PROVIDED MATERIAL section start
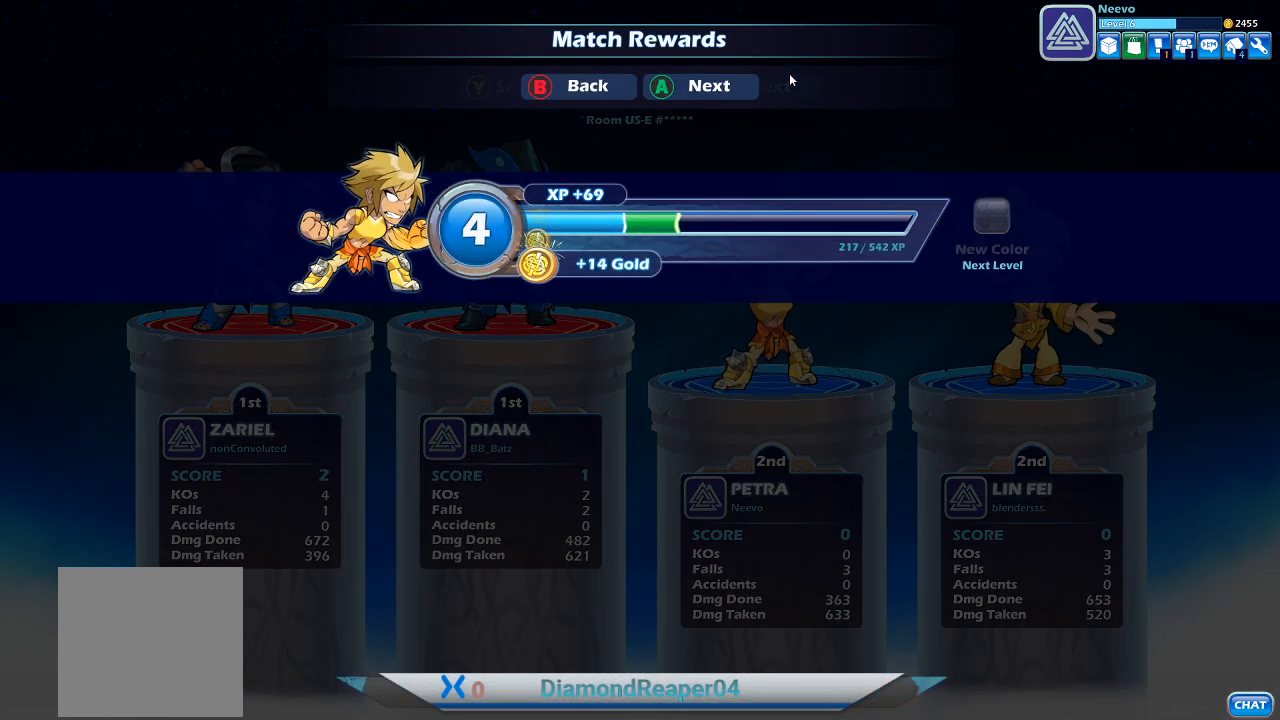
{"buttons": ["A"], "left_stick": "center", "right_stick": "center", "events": [[400, "A", "down"]]}
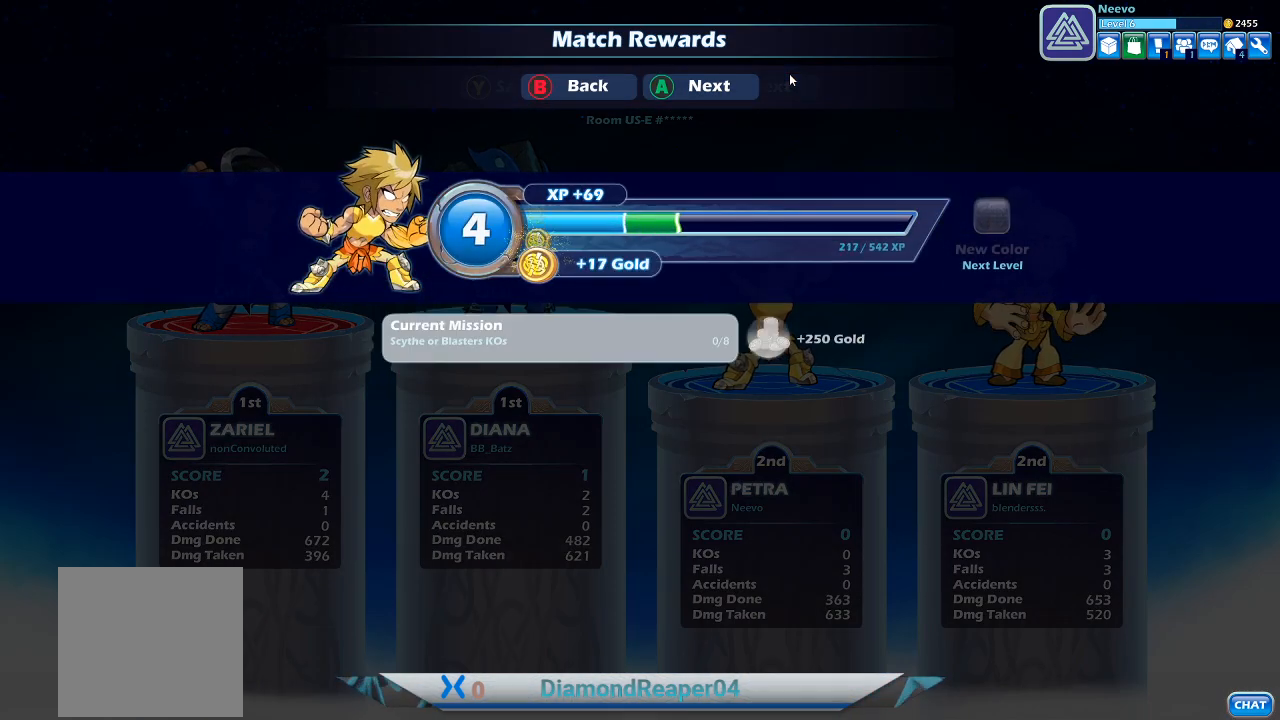
{"buttons": ["A"], "left_stick": "center", "right_stick": "center", "events": [[200, "A", "up"], [400, "A", "down"]]}
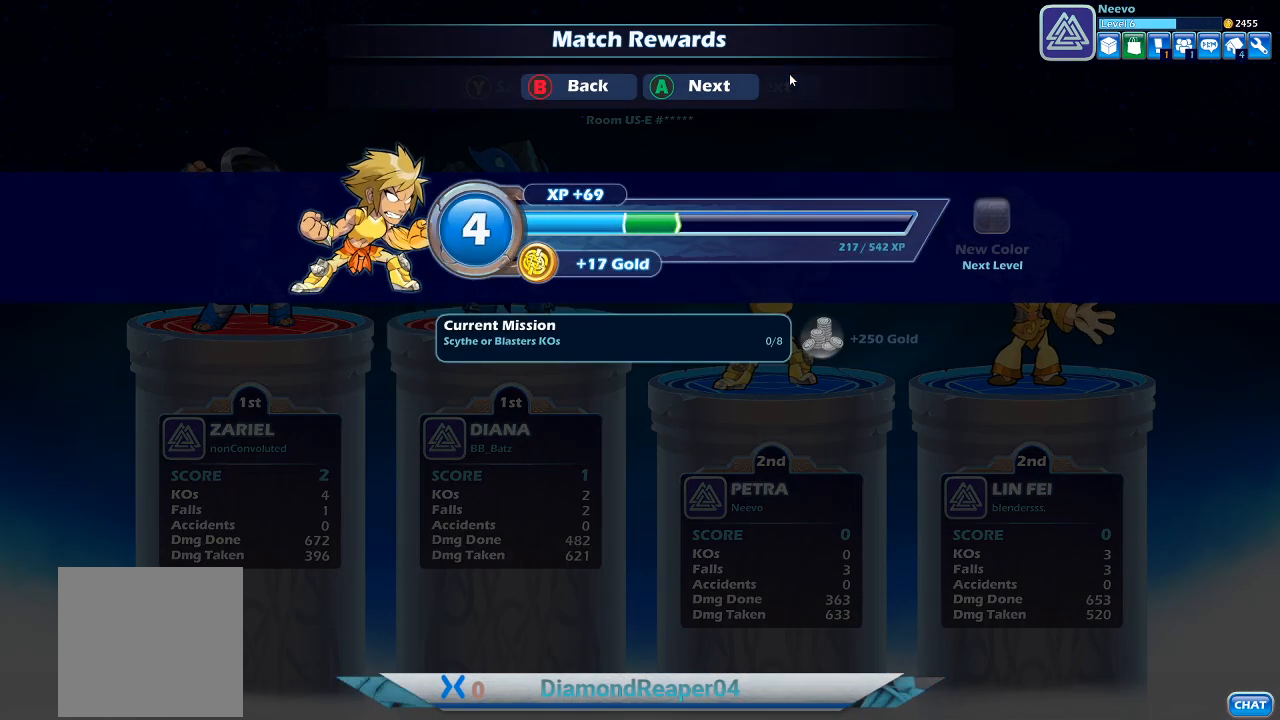
{"buttons": [], "left_stick": "center", "right_stick": "center", "events": [[100, "A", "up"]]}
PROVIDED MATERIAL section end
## TASK
Lines of the material above that contain the string "down" must be counted; respond with the total alone.

## SOLUTION
2